The laboratory tank, used to harvest the unbihexium, was originally built to store crude oil as a fail-safe for the Strategic Petroleum Reserve. It could hold 1.5 million cubic meters of oil. But as the US energy industry converted from oil to renewable forms of energy, especially solar, oil lost its strategic significance, and the tank remained empty. As reliance on oil and nuclear fission declined, the government's secret complex became obsolete. The cost of maintaining the facility became a liability. Anderson's firm had agreed to take ownership, ostensibly as a geologically stable vault for the world's data. TerraStore always seemed to be at the right place and the right time.

Unbihexium, atomic number 126, didn't exist on Earth, but serendipity revealed a reaction that yielded a few atoms. Liquid CH2O, commonly known as formaldehyde, catalyzed a reaction between a neutrino buildup lasting only a fraction of a second followed by a perfectly timed discharge of high-energy electrons at the peak of the buildup. The reaction formed trace amounts of unbihexium-310, a stable isotope.

Out of work for two years, Pete didn't hesitate to take the job to modify the tank and build a fully automated process to produce unbihexium. Anderson should be grateful to have me. I'm the only one who could come up with this design. Between the refrigeration system and the extraction filters, I've done everything right.
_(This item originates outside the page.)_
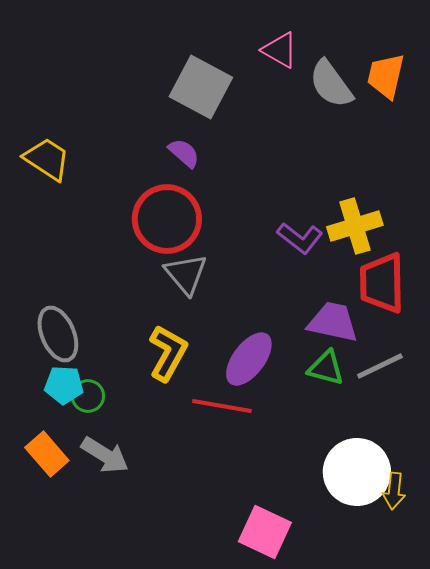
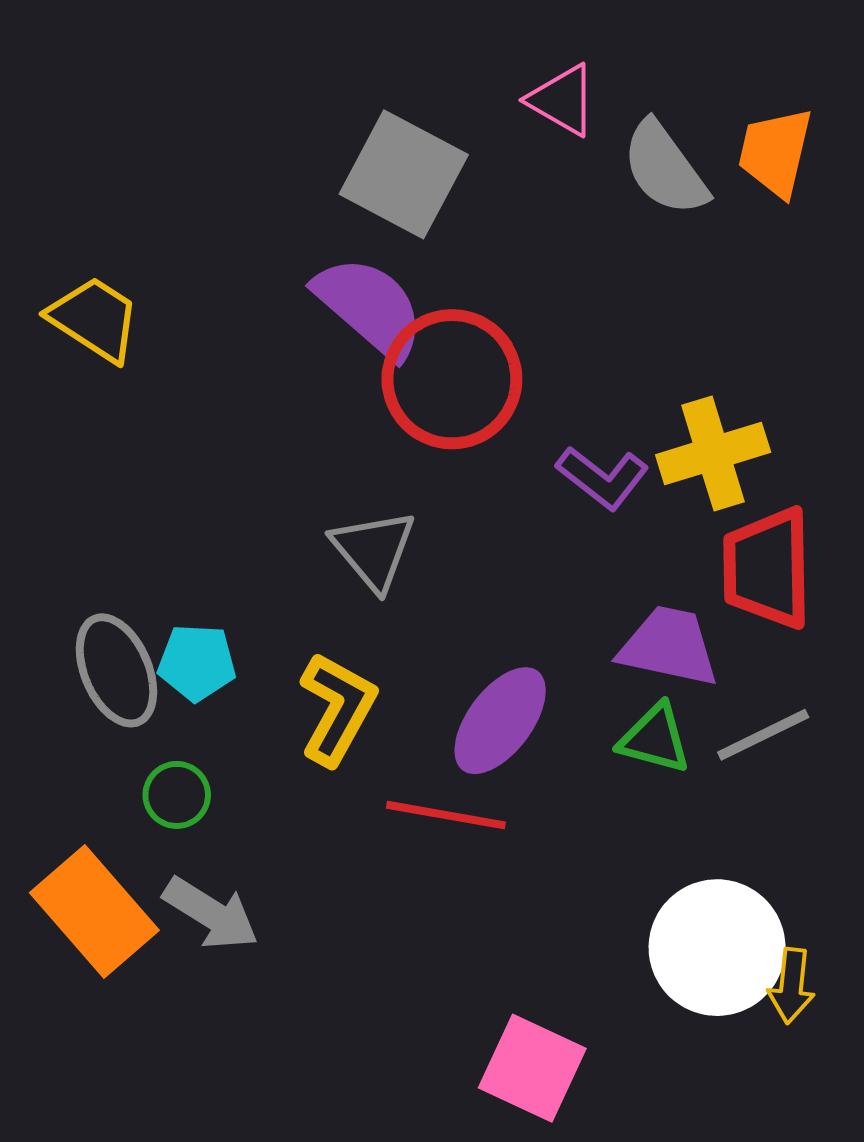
purple semicircle: (184, 153) -> (370, 307), size x1.8
red circle: (167, 219) -> (452, 379), moved
cyan pentagon: (64, 385) -> (197, 662), moved
orange rectangle: (47, 454) -> (94, 911), size x1.4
"But we fixed the computer code. Harvesting of the unbihexium has resumed," the scientist concluded, looking toward Pete.

Pete glanced at the security vid feed. The cart pulled up to the door outside the lab. What the hell does a company that stores data need with unbihexium, anyway? It was a question he didn't have the courage to ask. The display switched to a different camera showing Anderson walking down the access tunnel to the control room.